In the Remembrance Day guest post, condense the paragraph that begins "When JC texted me" into two or three shorter sentences that keep its main facts.

→ **Source document**

════

LEST WE FORGET : A GUEST POSTING

WRITTEN by DREW

For
Cpl Andrew Wingate
Pvt James Little

When JC texted me to ask if I would do my usual post for Remembrance Day here as my place has been mothballed for some time and the foreseeable, I first responded that I didn’t think there was any point as for the 11 years across the Kitchen Table I only posted the two names above, a pertinent picture and the most depressing song I could find just to dampen anybody’s spirits who hadn’t already learned the lesson of looking at my blog on that date.

But then I thought about it and it occurred to me that it might be good to go into a bit of depth about those two names and why on the eleventh hour of the eleventh day of the eleventh month I stop whatever I am doing and spend 10 minutes or so remembering their faces, their voices and the influence that they had in shaping my views and outlook to life. I must add that it is not the only time that I think about these two men, they pop into my thoughts often.

It may not be of any interest to anyone but here we go.

════

→ **Data excerpts**
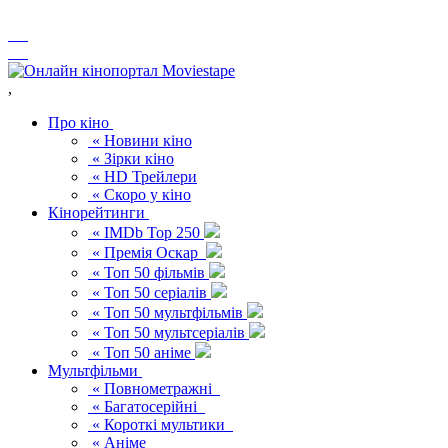
,
Про кіно
« Новини кіно
« Зірки кіно
« HD Трейлери
« Скоро у кіно
Кінорейтинги
« IMDb Top 250
« Премія Оскар
« Топ 50 фільмів
« Топ 50 серіалів
« Топ 50 мультфільмів
« Топ 50 мультсеріалів
« Топ 50 аніме
Мультфільми
« Повнометражні
« Багатосерійні
« Короткі мультики
« Аніме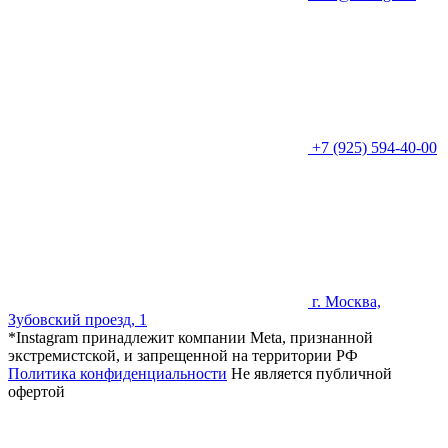
+7 (925) 594-40-00
г. Москва,
Зубовский проезд, 1
*Instagram принадлежит компании Meta, признанной
экстремистской, и запрещенной на территории РФ
Политика конфиденциальности
Не является публичной
офертой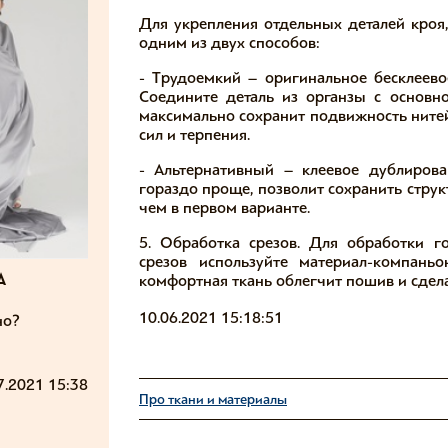
Для укрепления отдельных деталей кроя
одним из двух способов:
- Трудоемкий – оригинальное бесклеев
Соедините деталь из органзы с основ
максимально сохранит подвижность нитей 
сил и терпения.
- Альтернативный – клеевое дублиров
гораздо проще, позволит сохранить струк
чем в первом варианте. ⠀
5. Обработка срезов. Для обработки г
срезов используйте материал-компань
комфортная ткань облегчит пошив и сдела
а
10.06.2021 15:18:51
но?
7.2021 15:38
Про ткани и материалы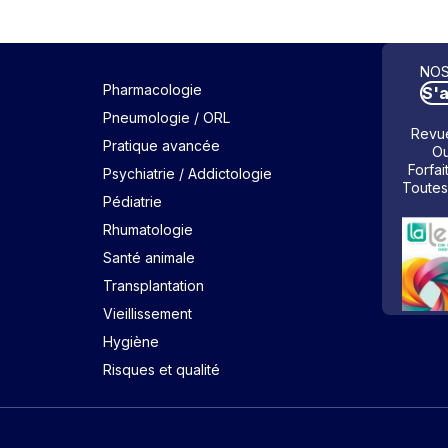
NOS
Pharmacologie
S'
Pneumologie / ORL
Revue
Pratique avancée
Ou
Forfai
Psychiatrie / Addictologie
Toutes
Pédiatrie
Rhumatologie
Santé animale
Transplantation
Vieillissement
Hygiène
Risques et qualité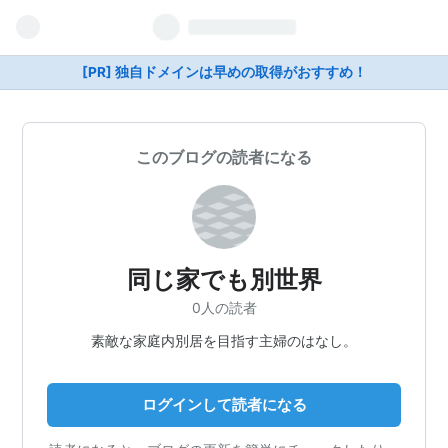
[PR] 独自ドメインは早めの取得がおすすめ！
このブログの読者になる
同じ家でも別世界
0人の読者
素敵な家庭内別居を目指す主婦のはなし。
ログインして読者になる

════

→ **Solution**
JC texted to ask whether I would do my usual Remembrance Day post here, since my own blog has been mothballed for some time and will stay that way for the foreseeable future. At first I said there seemed little point. In 11 years on the Kitchen Table, my post for that date was only the two names above, a pertinent picture and the most depressing song I could find, meant to dampen the spirits of anyone who hadn't yet learned not to look at my blog that day.